Secundus had been attending to something on the upper floor. The clay lamp in his hand illuminated his way down the steps, his sandals tap-tapping on the wood. On his heels was Celer, moving his squat body down in a sort of swinging motion. The scruffy brown dog’s name, pronounced with a hard k, translated to “Speedy” in what was clearly meant to be a joke. The bags under Secundus’s eyes seemed deep in the flickering lamplight, but he greeted us warmly. The shop had been mostly set to rights, except for the stains on the floor and the walls. Celer gave us a lazy look, then toddled off into the darkness of the garden. Under the pear tree was where, after further discussion, we had decided to bury the message for Dr. May at the next opportune moment.

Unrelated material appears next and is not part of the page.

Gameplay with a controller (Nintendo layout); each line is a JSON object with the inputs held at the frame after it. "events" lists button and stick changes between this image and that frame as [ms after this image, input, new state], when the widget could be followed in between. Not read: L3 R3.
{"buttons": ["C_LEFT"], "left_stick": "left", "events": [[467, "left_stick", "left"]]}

As Xavier and Secundus chitchatted, I found myself unable to meet the garum maker’s eyes. Guilt on my part. How had Xavier managed to spend six months here knowing what he knew?
“Tell him I’d like to examine the side gate more closely in the morning,” Nate said. “After our visit to Scaurus—and Nigidius, too. Why not.”
I threw a glance in the direction of our two grad students. “Wait, I thought we’re leaving in the morning? I’d like to help him out, too, but we have a responsibility to the students. We don’t know how long it will take us to reach Rome. We’ll undoubtedly keep getting time-stuck, like in the pomegranate orchard.”
Kamal looked like he was about to say something, but Abigail beat him to it.
“We’re not kids, Julia,” she said angrily. “We can be told—things—even if they are bad, right?” She was pointedly not looking at Xavier Mooney. “And we can certainly decide for ourselves if we’re willing to stay a day or two longer to help Sabina and her father. We have plenty of time to get to Rome and meet up with Dr. May.”